Dear Ralph,
On Tuesday night, when the nightly newscast I watch cut to Doug Jones’ campaign headquarters with the breaking news of his victory, the people on the floor waving posters were bouncing to a crunk beat and the demonic bellowing of Lil Jon. What a perfectly odd American moment.
2017 has been a lot of things, most of them incredibly dispiriting, but it is also the first year on record, according to a Neilson Soundscan consumer report, that hip hop and R&B are more popular than rock music. So it isn’t necessarily odd that you would see a room full of southern Democrats bouncing to a crunk beat; it could be seen as just one more surreal moment in a surreal year.
But let’s peel back a few more layers of this onion just so this diversion stings the eyes a little more. Lil Jon, the owner of that demonic bellow and creator of the crunk genre, was once a contestant on the Celebrity Apprentice. In one episode, he dressed up in an Uncle Sam suit. Donald Trump, the host of the show, whose only tie to the White House at that time were his demands to see the president’s birth certificate, apparently called Lil Jon an Uncle Tom. No one is sure if Trump had confused Uncle Sam with Uncle Tom, if he was just using an expression without understanding its implications, or if he was just being racist, brash and insensitive. It doesn’t really matter. All of the options are awful.
Think about it for just a second: it is conceivable that the president of the United States doesn’t know the difference between Uncle Sam and Uncle Tom. It makes you want to just hang your head.
So here we are, in this incredible moment. We are living through the apotheosis of black musical culture while simultaneously living through a presidency that has exposed the pervasive nature of white supremacy, overt and covert, in American society. White southern Democrats dance to crunk music in the city that, over 50 years ago, came to embody the racial divide in American life. It was then the city of George Wallace, the white southern Democrat who said in his inaugural speech “segregation now, segregation tomorrow, segregation forever.”
I had just assumed that if any state was going to stand for the metaphorical heart of America in 2017 it would be Florida. Post-recount, post-subprime, post-Trayvon and stand-your-ground and Pulse Nightclub, Florida seemed tailor-made to provide the country with the raw material for an existential morality play.
Alabama, it turns out, has all the right ingredients too. Religion. Sexual predation. The second amendment.

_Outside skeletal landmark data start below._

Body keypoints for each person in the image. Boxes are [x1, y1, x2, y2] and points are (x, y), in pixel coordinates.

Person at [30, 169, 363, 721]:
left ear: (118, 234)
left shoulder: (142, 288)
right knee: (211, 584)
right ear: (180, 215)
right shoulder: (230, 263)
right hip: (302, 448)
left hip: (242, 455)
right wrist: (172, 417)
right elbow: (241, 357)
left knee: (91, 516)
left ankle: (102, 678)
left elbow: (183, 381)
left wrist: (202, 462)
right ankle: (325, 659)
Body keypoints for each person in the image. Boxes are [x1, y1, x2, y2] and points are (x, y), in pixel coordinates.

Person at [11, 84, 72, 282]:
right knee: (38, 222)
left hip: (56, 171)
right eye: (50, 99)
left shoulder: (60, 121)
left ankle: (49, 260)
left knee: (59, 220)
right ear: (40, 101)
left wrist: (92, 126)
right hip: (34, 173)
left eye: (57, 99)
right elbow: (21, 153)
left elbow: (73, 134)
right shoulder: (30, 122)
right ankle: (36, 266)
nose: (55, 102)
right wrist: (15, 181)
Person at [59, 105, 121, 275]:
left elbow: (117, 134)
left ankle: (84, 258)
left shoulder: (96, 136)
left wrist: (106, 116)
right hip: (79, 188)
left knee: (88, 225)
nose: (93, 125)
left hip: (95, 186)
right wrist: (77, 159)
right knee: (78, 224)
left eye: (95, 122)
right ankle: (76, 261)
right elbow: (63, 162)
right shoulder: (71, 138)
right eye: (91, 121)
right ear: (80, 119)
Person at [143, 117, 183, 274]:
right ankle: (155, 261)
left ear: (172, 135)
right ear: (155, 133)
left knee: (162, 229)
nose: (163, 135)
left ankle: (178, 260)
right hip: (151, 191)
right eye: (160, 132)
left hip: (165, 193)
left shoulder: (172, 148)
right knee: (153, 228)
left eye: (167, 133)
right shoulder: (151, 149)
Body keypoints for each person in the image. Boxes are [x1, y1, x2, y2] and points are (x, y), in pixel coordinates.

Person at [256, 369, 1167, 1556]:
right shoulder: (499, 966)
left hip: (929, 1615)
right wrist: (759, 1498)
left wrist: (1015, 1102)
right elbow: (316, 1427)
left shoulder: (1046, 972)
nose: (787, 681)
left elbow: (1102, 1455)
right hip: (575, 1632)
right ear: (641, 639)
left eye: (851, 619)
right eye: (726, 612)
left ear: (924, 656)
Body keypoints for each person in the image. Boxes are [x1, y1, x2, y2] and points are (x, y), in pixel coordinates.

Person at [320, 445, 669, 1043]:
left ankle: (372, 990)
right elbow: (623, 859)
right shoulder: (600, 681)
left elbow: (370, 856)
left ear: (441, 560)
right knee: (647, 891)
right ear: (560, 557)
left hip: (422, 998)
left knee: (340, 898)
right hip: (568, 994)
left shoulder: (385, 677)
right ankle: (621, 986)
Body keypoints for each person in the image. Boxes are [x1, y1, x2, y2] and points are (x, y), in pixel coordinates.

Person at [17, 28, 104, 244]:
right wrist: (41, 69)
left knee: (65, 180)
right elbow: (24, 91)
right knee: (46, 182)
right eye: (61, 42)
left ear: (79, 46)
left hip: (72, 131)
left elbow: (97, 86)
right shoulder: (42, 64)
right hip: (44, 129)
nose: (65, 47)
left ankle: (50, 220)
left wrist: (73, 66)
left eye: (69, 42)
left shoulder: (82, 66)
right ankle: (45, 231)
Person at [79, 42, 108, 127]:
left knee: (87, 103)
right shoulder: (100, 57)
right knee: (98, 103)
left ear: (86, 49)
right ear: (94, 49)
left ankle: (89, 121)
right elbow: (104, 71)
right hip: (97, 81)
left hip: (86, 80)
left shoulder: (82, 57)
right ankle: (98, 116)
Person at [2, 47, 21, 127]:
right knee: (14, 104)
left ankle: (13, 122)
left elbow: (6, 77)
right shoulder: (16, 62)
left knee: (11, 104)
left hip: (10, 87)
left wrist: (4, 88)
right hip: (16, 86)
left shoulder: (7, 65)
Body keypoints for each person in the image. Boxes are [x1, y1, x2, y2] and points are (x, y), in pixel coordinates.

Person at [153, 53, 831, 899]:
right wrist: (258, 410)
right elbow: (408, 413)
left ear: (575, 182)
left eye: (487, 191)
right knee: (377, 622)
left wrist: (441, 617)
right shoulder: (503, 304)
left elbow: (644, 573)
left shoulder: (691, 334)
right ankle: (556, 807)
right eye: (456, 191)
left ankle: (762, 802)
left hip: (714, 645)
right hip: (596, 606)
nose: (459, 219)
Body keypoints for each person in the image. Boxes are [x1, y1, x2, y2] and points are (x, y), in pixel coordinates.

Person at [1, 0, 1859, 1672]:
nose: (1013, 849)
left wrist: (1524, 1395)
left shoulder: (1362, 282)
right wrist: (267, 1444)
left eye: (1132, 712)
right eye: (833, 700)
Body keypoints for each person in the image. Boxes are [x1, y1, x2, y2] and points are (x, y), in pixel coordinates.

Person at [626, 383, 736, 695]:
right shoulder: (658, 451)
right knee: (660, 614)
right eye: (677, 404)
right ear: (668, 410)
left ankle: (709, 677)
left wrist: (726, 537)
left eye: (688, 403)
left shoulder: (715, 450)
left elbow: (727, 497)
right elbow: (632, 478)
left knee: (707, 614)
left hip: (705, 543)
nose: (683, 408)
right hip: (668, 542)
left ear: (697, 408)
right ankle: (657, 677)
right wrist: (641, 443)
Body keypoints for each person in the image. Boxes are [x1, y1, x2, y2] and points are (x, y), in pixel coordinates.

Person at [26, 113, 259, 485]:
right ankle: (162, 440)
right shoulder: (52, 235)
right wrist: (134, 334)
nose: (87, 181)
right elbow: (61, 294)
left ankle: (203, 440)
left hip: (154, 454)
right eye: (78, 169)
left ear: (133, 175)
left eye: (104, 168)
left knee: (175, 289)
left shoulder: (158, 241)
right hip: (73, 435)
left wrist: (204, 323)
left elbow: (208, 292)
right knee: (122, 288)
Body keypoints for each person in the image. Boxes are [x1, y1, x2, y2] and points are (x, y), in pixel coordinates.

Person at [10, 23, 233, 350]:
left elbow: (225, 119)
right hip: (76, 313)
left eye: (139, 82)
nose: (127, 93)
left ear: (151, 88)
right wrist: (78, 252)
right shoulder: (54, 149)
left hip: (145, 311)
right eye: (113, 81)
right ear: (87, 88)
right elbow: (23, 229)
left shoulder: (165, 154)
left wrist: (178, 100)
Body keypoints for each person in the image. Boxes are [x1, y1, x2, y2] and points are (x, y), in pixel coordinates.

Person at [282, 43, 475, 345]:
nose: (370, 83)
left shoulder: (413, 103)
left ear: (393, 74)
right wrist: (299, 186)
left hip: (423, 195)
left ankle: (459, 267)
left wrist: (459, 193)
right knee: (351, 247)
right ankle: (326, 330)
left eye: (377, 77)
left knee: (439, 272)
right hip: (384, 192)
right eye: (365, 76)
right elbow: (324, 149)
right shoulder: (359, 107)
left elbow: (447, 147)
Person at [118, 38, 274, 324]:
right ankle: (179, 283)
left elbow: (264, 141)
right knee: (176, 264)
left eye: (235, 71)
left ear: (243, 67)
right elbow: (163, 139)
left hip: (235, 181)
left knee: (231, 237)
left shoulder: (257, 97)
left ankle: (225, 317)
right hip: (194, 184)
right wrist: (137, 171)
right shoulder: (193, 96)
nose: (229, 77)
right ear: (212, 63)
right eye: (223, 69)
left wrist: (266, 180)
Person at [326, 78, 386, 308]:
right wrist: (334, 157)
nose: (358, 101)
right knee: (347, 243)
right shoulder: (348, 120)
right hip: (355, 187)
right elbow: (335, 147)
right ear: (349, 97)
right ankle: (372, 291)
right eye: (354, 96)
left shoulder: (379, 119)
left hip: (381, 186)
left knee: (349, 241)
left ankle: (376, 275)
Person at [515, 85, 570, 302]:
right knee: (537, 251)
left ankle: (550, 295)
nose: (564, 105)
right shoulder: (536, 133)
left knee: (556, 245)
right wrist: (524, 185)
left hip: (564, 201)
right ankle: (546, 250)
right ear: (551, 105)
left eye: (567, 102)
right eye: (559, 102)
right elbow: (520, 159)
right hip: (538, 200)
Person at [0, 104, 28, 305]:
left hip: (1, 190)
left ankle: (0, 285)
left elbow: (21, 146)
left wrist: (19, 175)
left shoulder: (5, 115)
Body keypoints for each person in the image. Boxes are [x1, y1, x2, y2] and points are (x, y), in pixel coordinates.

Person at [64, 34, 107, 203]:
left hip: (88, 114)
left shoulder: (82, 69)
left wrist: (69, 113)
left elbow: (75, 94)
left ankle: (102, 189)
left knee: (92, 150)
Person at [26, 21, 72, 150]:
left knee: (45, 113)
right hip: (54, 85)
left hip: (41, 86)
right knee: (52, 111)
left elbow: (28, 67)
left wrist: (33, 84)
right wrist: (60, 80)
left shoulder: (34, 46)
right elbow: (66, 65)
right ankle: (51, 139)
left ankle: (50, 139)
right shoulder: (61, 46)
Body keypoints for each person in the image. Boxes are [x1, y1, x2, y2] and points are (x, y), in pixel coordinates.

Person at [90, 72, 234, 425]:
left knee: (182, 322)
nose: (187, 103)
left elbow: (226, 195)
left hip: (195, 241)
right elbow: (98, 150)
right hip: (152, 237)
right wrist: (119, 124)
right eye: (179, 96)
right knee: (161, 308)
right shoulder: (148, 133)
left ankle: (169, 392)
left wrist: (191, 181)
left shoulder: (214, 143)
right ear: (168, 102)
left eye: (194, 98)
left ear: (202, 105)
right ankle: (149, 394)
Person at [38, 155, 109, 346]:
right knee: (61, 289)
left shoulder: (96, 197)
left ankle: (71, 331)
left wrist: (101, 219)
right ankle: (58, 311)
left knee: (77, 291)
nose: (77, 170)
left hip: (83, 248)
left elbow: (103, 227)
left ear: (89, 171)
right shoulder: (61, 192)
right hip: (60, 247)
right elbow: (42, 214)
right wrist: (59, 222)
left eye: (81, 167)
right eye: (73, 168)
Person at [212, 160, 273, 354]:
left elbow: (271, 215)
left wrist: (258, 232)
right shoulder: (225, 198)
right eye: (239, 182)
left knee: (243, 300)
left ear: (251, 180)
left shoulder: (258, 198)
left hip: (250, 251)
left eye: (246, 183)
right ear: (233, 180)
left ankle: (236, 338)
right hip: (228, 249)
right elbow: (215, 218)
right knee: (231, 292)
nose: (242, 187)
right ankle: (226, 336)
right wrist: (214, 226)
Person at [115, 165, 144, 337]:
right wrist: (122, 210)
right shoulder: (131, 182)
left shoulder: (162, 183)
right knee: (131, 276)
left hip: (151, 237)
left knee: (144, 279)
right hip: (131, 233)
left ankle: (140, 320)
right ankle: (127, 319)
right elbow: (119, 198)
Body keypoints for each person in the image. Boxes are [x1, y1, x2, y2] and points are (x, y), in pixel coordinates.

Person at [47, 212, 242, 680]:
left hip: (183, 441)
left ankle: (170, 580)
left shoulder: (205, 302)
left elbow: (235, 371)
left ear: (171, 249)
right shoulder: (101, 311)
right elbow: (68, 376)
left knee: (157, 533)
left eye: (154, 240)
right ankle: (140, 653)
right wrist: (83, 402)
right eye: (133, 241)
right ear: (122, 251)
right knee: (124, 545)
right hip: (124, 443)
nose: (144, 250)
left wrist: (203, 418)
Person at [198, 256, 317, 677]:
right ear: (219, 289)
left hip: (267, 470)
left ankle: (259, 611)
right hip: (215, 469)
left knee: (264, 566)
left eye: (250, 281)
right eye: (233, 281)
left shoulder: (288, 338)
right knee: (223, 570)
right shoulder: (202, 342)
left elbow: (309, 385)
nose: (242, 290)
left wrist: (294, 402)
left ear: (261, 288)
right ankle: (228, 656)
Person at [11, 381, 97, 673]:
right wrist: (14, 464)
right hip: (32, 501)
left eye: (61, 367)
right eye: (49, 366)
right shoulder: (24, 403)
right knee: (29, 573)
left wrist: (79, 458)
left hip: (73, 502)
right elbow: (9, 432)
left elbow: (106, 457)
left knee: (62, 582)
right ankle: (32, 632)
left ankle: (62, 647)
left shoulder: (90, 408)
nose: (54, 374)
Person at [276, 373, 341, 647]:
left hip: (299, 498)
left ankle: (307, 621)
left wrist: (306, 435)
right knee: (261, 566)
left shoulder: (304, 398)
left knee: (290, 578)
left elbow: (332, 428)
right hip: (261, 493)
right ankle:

It was also the terrestrial home of Herman Blount who you probably know as Sun Ra. I remember reading a description once of Birmingham the year Sun Ra was born. After describing the city, the most racial divided in America, the author, in an attempt to make Sun Ra’s strange astral mythology a little more earth bound, reminded the reader that if you were black in Birmingham you might as well have been from outer space.
Sun Ra was a visionary bandleader; he crafted an Astro Black Mythology; his band dressed in robes that were equal parts Egyptian fantasy and Buck Rogers; his music straddled the world of Ellington, free jazz, funk, and the blip-blop tones of early synthesizers. Ra was one of the originators of Afrofuturism.
Afrofuturism wasn’t a name or concept applied by Sun Ra, but an academic concept from the ‘90s. The cultural critical view is summed up nicely on wikipedia: “In an interview, Alondra Nelson explained Afrofuturism as a way of looking at the subject position of black people which covers themes of alienation and aspirations for a utopic future. The idea of “alien” or “other” is a theme often explored.”
I’m going to suggest something a little radical and propose that we use this concept for our discussion of Lo Lifes. It wasn’t just that the clothes you were making in the late ‘80s and early ‘90s were futuristic, high tech, and full of space age fabrics that makes me want to connect these two seemingly opposite subcultures; the world of Ralph Lauren was as far from Crown Heights and Marcus Garvey village as those Brooklyn neighbourhoods were from Saturn.
The original Lo Lifes didn’t need to create elaborate interstellar mythologies to access distant worlds, they could get on the subway, hit Macy’s and come back home in a single afternoon. They returned from these boosting journeys with P Wing Sweaters, Stadium windbreakers, American flag and Chief Head sweaters, with down-filled ski coats and silk scarves.
When I first read about and saw pictures of Lo Lifes I wanted to read it as an inversion story, as a sartorial version of Depression-era outlaws grabbing whatever piece of the American pie they could updated for the Hip Hop generation in the age of consumer capitalism. But something about this reading just didn’t square with how deeply radical Lo Lifes felt. It was more than a kid from the Bronx making tweed jackets. It wasn’t that kind of American story.
I didn’t realize until recently, when all this talk of Alabama got me thinking about Sun Ra and Afrofuturism, that Lo Life culture offered the same utopian-based critique of the present as interstellar travel. It says, at one and the same time, this is what our life could be and this is what it is. In that sense, it isn’t like the Ralph Lauren story; it isn’t a climbing story, something that by the end of the crack decade must have seemed impossible for black youths. It was about saying here I am and looking fucking fantastic doing it.